* _WORK INSTRUCTION_:
Copy the data that follows exactly as it is, excluding all pictures.

**** DATA SHOWN

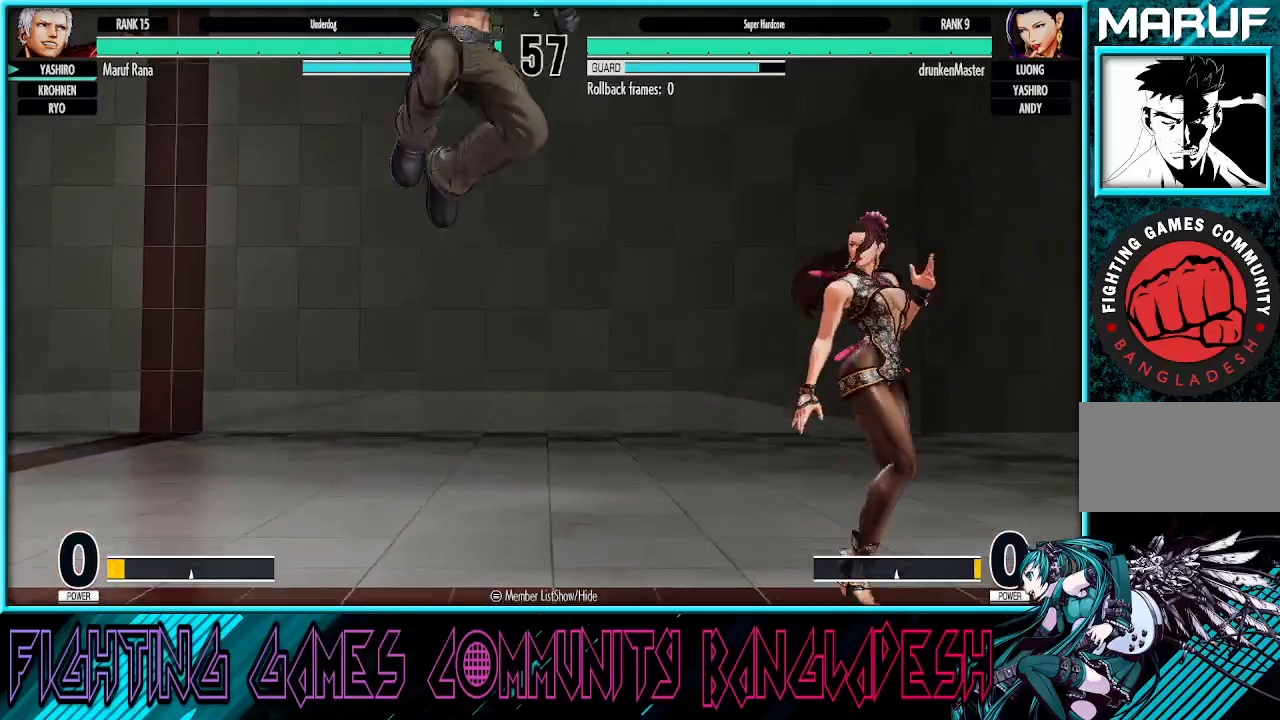
{"buttons": [], "left_stick": "center", "events": [[67, "TRIANGLE", "down"], [233, "TRIANGLE", "up"]]}
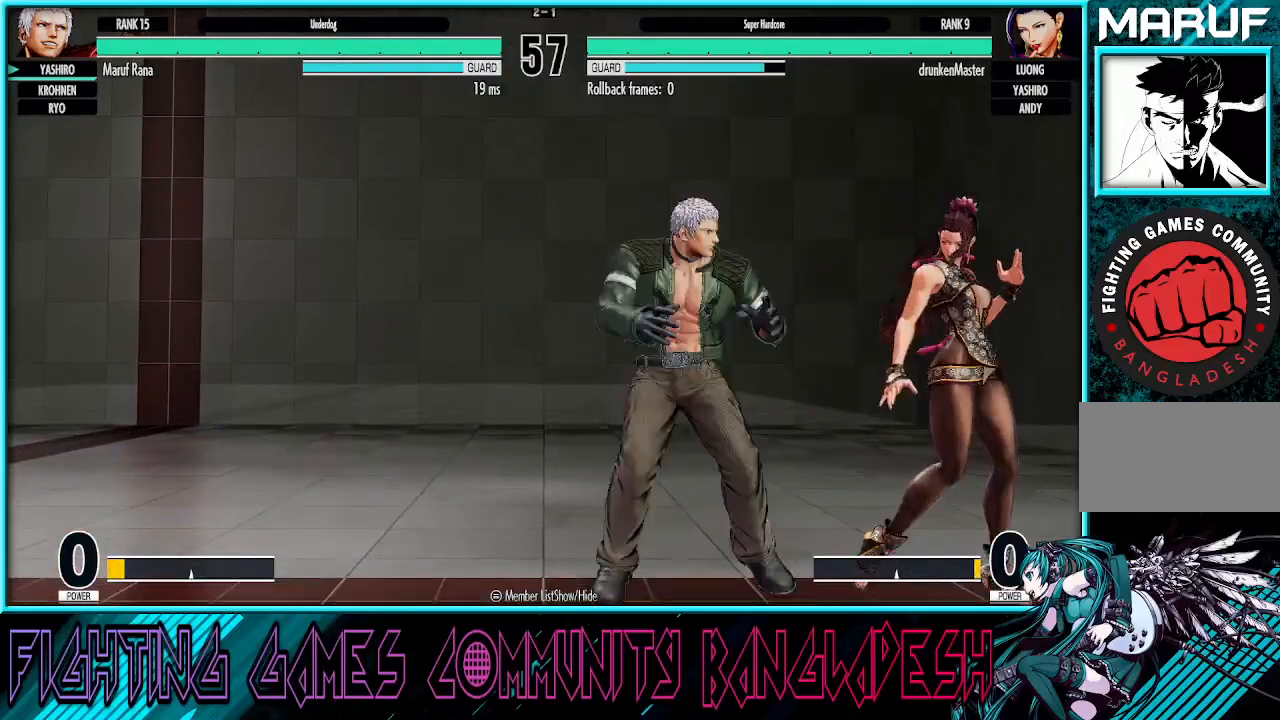
{"buttons": [], "left_stick": "center", "events": [[83, "left_stick", "down-left"], [167, "R1", "down"], [367, "R1", "up"], [433, "left_stick", "center"]]}
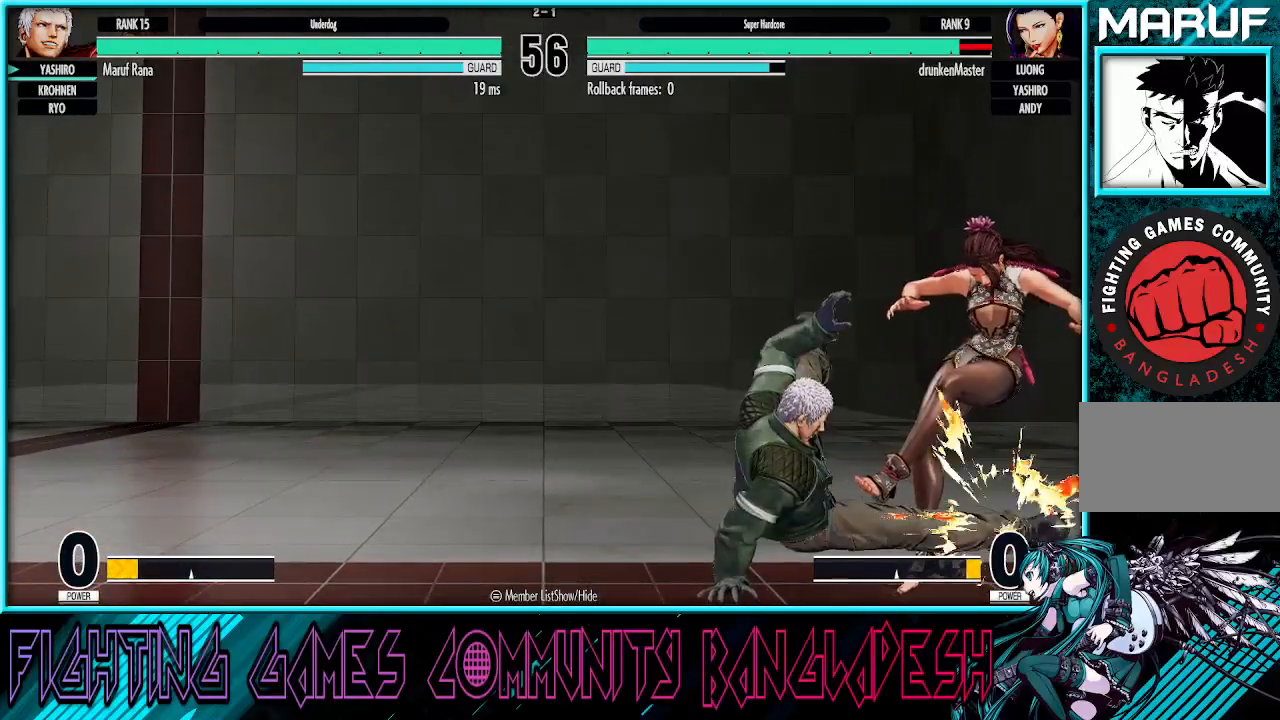
{"buttons": [], "left_stick": "center", "events": [[33, "left_stick", "right"], [117, "SQUARE", "down"], [217, "SQUARE", "up"], [300, "left_stick", "center"]]}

********

* _RESULT OF THIS EXERCISE_:
{"buttons": [], "left_stick": "center", "events": [[67, "TRIANGLE", "down"], [233, "TRIANGLE", "up"]]}
{"buttons": [], "left_stick": "center", "events": [[83, "left_stick", "down-left"], [167, "R1", "down"], [367, "R1", "up"], [433, "left_stick", "center"]]}
{"buttons": [], "left_stick": "center", "events": [[33, "left_stick", "right"], [117, "SQUARE", "down"], [217, "SQUARE", "up"], [300, "left_stick", "center"]]}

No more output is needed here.